- **Compito**
Secondo l'estratto biografico, in quale anno il protagonista entrò nella corporazione dei sarti di Coira?

Lettera di vettura del 1755 per la casa di spedizione Massner a Coira (Archivio di Stato dei Grigioni, Coira, Fondo Salis-Massner, A Sp III/9a).
Lettera di vettura del 1755 per la casa di spedizione Massner a Coira (Archivio di Stato dei Grigioni, Coira, Fondo Salis-Massner, A Sp III/9a). […]

30.9.1663 Coira, 3.9.1712 Feldkirch, rif., di Coira. Figlio di Johannes. Ursina Stampa, figlia di uno spedizioniere di Chiavenna. Menz. nel 1696 come imprenditore di trasporti, la sua ditta a Coira, Thomas Massner & Sohn, acquisì presto notevole importanza. Fu attivo come mercante (commercio di riso, vino, tessuti e metalli) e come banchiere (affari di cambio e di credito). Al servizio di diverse potenze straniere, cercò di sfruttare i suoi contatti a scopi politici, per esempio come agente degli ambasciatori franc. a Soletta e degli inviati a Coira. Dopo il fallimento del progetto di reclutamento di un battaglione M., passò nel 1702 nel campo austriaco e, fino al 1704, fu commissario imperiale del contrabbando (per impedire il passaggio di armi al nemico). Utilizzò questa posizione a profitto della sua ditta, occupandosi di commercio di cavalli e di mercenariato e coniando probabilmente anche monete false. Fece propaganda per un'alleanza tra le Tre Leghe e Venezia (1706) e, quale agente dell'inviato inglese, per il trattato sui valichi con le potenze marittime (1707). Entrato nella corporazione dei sarti di Coira (1684), divenne maestro di corporazione (1686), alfiere (1688), maestro a capo delle corporazioni (1699) e membro del Consiglio (1703). Nel 1704 si aggiudicò, insieme a Otto Schwarz, l'appalto per la riscossione dei diritti doganali delle Tre Leghe. Fu commissario delle truppe in occasione del transito degli eserciti stranieri (1707) e ispettore per i lavori di miglioria della strada sul versante sud dello Spluga (dal 1708), da lui stesso sollecitati. Per contro non riuscì a ricoprire le cariche di podestà di Traona e di balivo di Maienfeld, acquistate in precedenza. Nel 1710 il suo unico figlio fu rapito nei pressi di Ginevra e portato in Francia come pegno di presunte rivendicazioni pecuniarie; in risposta M. fece catturare il principe di Vendôme. Ne nacque l'affare M., che ebbe risonanza a livello europeo e venne interpretato come conflitto tra la Francia e l'Austria. Il tribunale penale di Ilanz condannò M. a morte in contumacia e sequestrò il suo patrimonio (1711). Uomo di successo in ambito commerciale e imprenditoriale, sul piano politico non riuscì a realizzare le proprie ambizioni.

Dati raccolti
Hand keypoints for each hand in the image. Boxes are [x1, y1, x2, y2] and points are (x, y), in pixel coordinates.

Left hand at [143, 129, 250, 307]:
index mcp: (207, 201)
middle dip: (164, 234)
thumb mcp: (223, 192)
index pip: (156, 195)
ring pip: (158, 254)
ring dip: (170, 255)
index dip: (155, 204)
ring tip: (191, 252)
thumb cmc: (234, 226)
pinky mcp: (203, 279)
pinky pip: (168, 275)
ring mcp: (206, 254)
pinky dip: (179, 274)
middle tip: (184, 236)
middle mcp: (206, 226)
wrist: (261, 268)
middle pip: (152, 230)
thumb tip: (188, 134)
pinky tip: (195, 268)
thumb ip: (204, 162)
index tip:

- **Risposta al compito**
Nel 1684.